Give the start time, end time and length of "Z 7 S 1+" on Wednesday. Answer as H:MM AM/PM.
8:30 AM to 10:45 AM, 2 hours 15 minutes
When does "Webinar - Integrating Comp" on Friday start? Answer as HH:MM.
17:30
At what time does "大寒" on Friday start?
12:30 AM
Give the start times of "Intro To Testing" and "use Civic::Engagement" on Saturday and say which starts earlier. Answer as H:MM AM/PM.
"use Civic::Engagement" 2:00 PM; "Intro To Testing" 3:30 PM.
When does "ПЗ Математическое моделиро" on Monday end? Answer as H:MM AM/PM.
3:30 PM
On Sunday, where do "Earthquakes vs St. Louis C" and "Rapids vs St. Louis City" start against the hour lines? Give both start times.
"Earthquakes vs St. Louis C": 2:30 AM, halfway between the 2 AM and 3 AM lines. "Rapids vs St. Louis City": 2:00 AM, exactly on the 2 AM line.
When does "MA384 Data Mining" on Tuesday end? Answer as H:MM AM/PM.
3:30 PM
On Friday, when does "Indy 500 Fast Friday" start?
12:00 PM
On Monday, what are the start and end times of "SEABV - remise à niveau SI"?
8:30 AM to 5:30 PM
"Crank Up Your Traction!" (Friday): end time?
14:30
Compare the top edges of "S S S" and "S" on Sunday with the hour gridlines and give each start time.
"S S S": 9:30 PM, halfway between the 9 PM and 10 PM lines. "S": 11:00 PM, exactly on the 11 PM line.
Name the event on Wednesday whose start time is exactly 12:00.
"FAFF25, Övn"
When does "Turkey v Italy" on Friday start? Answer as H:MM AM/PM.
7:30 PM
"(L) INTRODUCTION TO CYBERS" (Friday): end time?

^^^^^^^^

Direction:
Reproduce every record above verbatim, line for line, with no changes.

Result below:
Give the start time, end time and length of "Z 7 S 1+" on Wednesday. Answer as H:MM AM/PM.
8:30 AM to 10:45 AM, 2 hours 15 minutes
When does "Webinar - Integrating Comp" on Friday start? Answer as HH:MM.
17:30
At what time does "大寒" on Friday start?
12:30 AM
Give the start times of "Intro To Testing" and "use Civic::Engagement" on Saturday and say which starts earlier. Answer as H:MM AM/PM.
"use Civic::Engagement" 2:00 PM; "Intro To Testing" 3:30 PM.
When does "ПЗ Математическое моделиро" on Monday end? Answer as H:MM AM/PM.
3:30 PM
On Sunday, where do "Earthquakes vs St. Louis C" and "Rapids vs St. Louis City" start against the hour lines? Give both start times.
"Earthquakes vs St. Louis C": 2:30 AM, halfway between the 2 AM and 3 AM lines. "Rapids vs St. Louis City": 2:00 AM, exactly on the 2 AM line.
When does "MA384 Data Mining" on Tuesday end? Answer as H:MM AM/PM.
3:30 PM
On Friday, when does "Indy 500 Fast Friday" start?
12:00 PM
On Monday, what are the start and end times of "SEABV - remise à niveau SI"?
8:30 AM to 5:30 PM
"Crank Up Your Traction!" (Friday): end time?
14:30
Compare the top edges of "S S S" and "S" on Sunday with the hour gridlines and give each start time.
"S S S": 9:30 PM, halfway between the 9 PM and 10 PM lines. "S": 11:00 PM, exactly on the 11 PM line.
Name the event on Wednesday whose start time is exactly 12:00.
"FAFF25, Övn"
When does "Turkey v Italy" on Friday start? Answer as H:MM AM/PM.
7:30 PM
"(L) INTRODUCTION TO CYBERS" (Friday): end time?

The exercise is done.